シーナとルリエルが、悲鳴に近い声を上げて、彼の元へと駆け寄ろうとする。だが、その行く手を、ゴードンの巨大な腕が、遮った。
「…待て!」
ゴードンの、低い声が響く。「…これは、物理的な攻撃ではない。奴は、ケンジ殿の、精神に、直接、何かをしている…!」

CTOとして、彼は、この異常な現象の本質を、誰よりも早く見抜いていた。だが、見抜いたところで、彼らには、何もできない。それは、彼らの力が、一切通用しない、次元の違う戦場だった。

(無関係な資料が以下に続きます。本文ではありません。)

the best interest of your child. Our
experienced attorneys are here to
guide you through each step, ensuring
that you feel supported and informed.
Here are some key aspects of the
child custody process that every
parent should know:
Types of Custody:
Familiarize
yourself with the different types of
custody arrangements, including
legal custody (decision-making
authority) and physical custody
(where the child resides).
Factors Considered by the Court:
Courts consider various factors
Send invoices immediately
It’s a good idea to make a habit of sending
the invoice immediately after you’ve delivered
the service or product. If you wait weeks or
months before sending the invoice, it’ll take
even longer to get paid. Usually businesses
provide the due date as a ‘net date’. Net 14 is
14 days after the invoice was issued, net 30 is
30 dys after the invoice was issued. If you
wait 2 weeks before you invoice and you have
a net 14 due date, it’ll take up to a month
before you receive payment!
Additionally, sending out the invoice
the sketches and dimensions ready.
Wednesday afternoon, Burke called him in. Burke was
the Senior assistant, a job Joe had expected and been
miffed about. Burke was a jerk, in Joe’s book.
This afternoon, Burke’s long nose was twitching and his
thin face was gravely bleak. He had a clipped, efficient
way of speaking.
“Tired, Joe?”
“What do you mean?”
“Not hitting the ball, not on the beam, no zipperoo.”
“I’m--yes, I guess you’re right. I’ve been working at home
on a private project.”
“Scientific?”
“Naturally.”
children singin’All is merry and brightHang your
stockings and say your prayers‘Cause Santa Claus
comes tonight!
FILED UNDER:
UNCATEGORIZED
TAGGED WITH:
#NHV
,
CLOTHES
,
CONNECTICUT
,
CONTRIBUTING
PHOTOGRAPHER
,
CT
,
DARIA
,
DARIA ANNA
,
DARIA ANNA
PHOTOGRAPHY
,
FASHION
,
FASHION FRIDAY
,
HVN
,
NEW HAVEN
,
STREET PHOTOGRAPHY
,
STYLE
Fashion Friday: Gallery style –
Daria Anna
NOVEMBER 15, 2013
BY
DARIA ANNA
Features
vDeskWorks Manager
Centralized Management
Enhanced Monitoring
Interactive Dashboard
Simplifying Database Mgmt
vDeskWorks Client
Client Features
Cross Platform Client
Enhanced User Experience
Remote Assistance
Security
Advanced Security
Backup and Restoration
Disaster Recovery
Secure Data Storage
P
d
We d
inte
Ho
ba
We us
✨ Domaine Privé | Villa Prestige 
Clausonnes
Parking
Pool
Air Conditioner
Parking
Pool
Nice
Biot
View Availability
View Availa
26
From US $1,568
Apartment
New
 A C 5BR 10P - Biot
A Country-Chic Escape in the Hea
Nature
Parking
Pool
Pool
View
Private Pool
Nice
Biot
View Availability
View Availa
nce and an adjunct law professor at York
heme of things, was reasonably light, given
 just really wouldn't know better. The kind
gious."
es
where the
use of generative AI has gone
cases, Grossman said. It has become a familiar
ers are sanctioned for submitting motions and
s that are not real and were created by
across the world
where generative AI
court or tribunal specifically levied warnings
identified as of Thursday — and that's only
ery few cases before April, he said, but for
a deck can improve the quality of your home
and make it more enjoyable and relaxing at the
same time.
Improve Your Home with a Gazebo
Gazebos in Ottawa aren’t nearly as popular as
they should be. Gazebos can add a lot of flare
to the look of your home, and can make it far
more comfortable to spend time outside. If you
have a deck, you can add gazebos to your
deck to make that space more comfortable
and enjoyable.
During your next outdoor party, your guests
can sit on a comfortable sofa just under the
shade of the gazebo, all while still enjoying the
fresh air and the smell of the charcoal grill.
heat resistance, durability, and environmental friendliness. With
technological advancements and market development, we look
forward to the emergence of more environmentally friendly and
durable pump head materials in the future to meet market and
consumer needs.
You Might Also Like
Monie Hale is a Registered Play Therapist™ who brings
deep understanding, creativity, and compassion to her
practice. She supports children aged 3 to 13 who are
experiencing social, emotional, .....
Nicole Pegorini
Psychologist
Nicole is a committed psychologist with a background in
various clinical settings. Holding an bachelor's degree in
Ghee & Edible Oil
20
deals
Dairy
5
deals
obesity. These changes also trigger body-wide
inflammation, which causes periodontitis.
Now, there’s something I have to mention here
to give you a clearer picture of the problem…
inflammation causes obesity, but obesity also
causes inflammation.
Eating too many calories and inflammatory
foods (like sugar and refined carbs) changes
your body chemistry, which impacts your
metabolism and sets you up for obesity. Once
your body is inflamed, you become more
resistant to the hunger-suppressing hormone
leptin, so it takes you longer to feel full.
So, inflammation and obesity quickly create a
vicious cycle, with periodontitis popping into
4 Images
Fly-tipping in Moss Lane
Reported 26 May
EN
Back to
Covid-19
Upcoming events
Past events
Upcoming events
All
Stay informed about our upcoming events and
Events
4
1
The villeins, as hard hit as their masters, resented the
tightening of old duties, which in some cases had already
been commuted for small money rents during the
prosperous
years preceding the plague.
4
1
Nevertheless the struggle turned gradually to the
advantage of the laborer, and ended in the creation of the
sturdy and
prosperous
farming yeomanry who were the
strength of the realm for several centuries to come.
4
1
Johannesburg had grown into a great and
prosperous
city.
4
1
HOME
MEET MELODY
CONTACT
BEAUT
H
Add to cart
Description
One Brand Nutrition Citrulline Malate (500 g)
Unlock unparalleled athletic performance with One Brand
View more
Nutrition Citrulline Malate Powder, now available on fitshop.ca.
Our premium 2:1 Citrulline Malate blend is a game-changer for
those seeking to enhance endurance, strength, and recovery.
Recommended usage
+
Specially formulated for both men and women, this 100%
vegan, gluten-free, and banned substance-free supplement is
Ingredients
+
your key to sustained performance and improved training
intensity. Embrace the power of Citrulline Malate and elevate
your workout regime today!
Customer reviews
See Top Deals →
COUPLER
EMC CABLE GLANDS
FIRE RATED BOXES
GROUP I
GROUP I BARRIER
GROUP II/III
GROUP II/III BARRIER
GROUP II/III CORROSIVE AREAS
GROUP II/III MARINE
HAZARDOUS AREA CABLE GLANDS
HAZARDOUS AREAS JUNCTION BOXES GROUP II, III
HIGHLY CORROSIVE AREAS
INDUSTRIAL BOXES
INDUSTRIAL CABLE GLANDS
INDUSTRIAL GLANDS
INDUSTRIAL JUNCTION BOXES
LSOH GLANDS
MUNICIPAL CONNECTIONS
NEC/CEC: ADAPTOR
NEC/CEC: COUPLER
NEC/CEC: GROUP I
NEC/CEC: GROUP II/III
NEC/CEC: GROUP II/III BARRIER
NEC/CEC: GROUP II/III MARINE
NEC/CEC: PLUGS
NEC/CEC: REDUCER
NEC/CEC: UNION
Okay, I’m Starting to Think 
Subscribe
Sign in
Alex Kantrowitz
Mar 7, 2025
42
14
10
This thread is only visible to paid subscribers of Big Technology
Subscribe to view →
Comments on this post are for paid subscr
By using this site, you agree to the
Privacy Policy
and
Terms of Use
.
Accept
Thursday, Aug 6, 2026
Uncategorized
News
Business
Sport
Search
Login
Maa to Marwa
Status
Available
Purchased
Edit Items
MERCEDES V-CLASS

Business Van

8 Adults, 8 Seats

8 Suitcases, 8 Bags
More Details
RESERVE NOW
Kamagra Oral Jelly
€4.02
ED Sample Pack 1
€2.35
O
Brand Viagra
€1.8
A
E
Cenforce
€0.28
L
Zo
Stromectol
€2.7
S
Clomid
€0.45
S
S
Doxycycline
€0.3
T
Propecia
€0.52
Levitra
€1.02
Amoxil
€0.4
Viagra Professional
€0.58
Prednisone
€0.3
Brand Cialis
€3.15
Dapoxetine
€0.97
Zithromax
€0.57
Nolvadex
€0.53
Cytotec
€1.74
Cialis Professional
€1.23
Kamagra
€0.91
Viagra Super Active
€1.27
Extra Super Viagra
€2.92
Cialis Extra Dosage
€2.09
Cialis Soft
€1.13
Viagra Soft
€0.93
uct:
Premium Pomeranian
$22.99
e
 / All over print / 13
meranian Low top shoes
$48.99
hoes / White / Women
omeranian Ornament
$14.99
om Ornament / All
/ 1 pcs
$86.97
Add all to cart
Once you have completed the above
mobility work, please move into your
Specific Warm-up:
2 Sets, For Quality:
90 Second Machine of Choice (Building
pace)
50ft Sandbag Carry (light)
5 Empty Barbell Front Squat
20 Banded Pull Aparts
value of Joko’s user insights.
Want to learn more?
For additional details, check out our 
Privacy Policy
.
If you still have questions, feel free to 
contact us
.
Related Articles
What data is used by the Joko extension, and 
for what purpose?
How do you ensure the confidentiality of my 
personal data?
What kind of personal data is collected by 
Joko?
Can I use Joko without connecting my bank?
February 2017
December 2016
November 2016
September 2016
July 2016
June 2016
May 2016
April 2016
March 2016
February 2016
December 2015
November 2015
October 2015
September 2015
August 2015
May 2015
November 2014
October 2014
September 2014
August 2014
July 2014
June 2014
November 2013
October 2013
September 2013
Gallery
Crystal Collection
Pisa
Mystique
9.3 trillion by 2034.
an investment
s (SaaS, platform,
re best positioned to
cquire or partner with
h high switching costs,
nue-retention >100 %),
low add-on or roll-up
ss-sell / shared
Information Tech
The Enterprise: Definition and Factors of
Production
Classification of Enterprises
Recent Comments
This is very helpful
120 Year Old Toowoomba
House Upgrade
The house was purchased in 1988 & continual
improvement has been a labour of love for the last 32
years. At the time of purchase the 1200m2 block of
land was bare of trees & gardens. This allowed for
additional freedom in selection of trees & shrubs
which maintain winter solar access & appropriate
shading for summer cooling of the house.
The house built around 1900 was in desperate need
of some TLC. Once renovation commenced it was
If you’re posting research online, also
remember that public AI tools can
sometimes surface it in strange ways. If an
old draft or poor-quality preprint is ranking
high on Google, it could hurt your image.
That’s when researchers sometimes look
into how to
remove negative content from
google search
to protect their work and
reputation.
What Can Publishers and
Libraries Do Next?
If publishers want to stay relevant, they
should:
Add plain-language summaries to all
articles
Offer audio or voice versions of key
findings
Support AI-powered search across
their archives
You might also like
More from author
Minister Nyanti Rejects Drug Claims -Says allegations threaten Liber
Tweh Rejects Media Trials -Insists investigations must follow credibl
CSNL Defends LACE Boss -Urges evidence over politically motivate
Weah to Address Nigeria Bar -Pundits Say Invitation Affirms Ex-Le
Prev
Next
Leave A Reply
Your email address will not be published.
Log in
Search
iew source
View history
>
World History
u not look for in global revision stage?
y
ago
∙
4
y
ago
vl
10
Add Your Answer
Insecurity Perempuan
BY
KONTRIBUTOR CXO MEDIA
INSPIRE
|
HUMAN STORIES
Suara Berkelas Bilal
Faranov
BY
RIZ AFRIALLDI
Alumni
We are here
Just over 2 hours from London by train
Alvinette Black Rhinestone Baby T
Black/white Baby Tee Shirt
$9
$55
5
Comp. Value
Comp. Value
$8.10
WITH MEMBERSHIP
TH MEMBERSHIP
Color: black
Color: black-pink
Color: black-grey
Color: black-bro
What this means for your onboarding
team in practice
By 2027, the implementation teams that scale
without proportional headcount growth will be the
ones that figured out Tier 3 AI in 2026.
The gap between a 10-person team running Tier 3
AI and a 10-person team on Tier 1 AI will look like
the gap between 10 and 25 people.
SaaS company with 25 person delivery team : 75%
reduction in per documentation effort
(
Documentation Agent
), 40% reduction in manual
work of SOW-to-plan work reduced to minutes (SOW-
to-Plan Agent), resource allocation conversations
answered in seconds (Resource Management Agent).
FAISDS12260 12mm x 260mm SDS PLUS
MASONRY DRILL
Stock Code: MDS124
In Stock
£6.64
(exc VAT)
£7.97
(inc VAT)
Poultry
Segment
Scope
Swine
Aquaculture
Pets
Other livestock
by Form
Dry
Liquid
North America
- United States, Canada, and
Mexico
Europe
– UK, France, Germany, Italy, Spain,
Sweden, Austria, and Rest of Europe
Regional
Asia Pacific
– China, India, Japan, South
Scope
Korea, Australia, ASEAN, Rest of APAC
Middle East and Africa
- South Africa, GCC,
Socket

仲間たちが、ただ、なすすべもなく、その光景を見守る中。
ケンジの痙攣が、ぴたり、と止まった。
そして、彼は、まるで、すべての糸が切れた人形のように、ゆっくりと、その場に、膝をついた。

彼の両腕は、力なく、だらりと垂れ下がっている。
その顔は、深く、深く、うつむかれ、表情を窺い知ることはできない。
ただ、彼の、プロジェクトマネージャーとしての、そして、このチームのリーダーとしての、すべての誇りと自信が、その身体から、完全に抜け落ちてしまったことだけが、痛いほどに伝わってきた。

「…ボス…?」
シーナの声が、不安に震える。

ケンジは、答えない。
彼は、ただ、その場で、動かない。
まるで、魂を抜き取られた、空っぽの器のように。

そして、ゆっくりと、その顔が、上げられた。
仲間たちは、息をのんだ。

ケンジの、その瞳。
これまで、どんな絶望的な状況でも、決して失われることのなかった、あの揺るぎない、リーダーとしての力強い光。
それが、完全に消え失せていた。
そこにあったのは、ただ、すべてを諦め、すべてを受け入れた、深い、深い虚無の色だけ。

彼の、プロジェクトマネージャーとしての心は、今、この瞬間、完全に死んだのだ。